I am afraid people on the free-market side have generally underestimated the impact of Marianna Mazzucato’s book, The Entrepreneurial State. Mazzucato’s work has been reviewed glowingly by Martin Wolf and embraced by many of the left as exposing an untold story: that is, that government, not the private sector, is really behind “innovation“. Little attention has been paid to it in our camp. I understand the reason for that: her book is full of non sequiturs and goofy attempts to make “evidence” out of what are, at best, anecdotes. I understand it looked a rather dismissed thing, but I’m glad José Ricon has a series of splendid posts that really x-rayed it (see here).
An attractive personality and a very good public speaker, Mazzucato is turning into a global academic celebrity, without the laurels of a Nobel Prize or the impressive empirical work of a Piketty.

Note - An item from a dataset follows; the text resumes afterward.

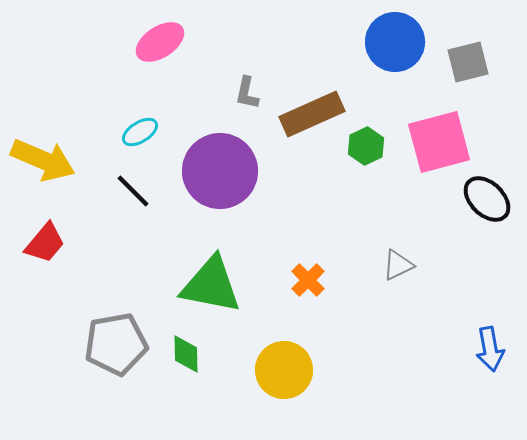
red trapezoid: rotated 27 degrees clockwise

People that would otherwise be very picky about standards of scholarship are surprisingly tolerant with her.
I think this is so because Mazzucato herself understands her role not so much as a researcher – but as somebody who is engaged in a “discursive battle”. She wants to show that innovation is not a byproduct of free exchanges, but rather the result of careful government-engineered design, because she wants to stop what she considers dangerous attempts to stop the growth of government budgets. She thinks that stressing the positive role of the public sector in giving us, say, the iPhone will affect the long-time perception of government by the general public: and she wants to contrast that by doing some PR for government.
If Mazzucato’s thesis that government is always the driving force of innovation in the modern world is clearly flawed, a more modest version of her thesis is defensible. Military technology was often useful for successive civil developments, for example. In countries in which government absorbs some 50% of their GDP, it is hardly surprising that some of this gets spent on innovative endeavours.
On top of that, people do not instinctively associate innovation with market forces. When we think of technology and science, we think of Nasa and university labs. The idea that embedding innovation in commercial product is sort of a trivial, last-mile appeal, I fear, to some well-rooted prejudices.
One almost self-evident argument against entrusting governments with our hopes of innovation is the following: if government is so good at innovating, why does it so seldom “innovate” itself? When it comes to administration and its processes, this is how government looks like, to most of us.
Innovation requires risk taking, and risk taking is discouraged in great bureaucratic apparatuses – and perhaps rightly so. Does this mean that there are no bureaucratic organisations that perform better than others? Certainly not. Two Estonian economists, Rainer Kattel and Erkki Karo, have an interesting article on INET’s website which summarises the findings of a recent paper of theirs.
The longer paper seems to me basically an exercise in taxonomy; I found the shorter article clearer. Kattel and Karo distinguish different kind of bureaucratic organisations and different “innovation policy functions.” En passant, they point to the fact that “In our own country, Estonia, bureaucrats are building a government start-up-like service, called e-residency, which is available to everybody globally and tries to make national borders and nationality-based public services a thing of the past”. Kattel and Karo do not assume that all government programs are created equal. They acknowledge that issues of organization and incentives of bureaucracies are irrelevant.
Their categories may be intriguing, but I fear one shall be careful. It’s one thing to try to understand what works better in government and learn any applicable lessons. Another is deducing from the fact that something works in government, that government works, period, and therefore shall get bigger.
One problem with Mazzucato and others’ discursive battle is that they do not acknowledge a very simple fact: public spending has never been higher, governments never bigger, regulation never so vast and persuasive. All of the above has opportunity costs that frequently go unacknowledged.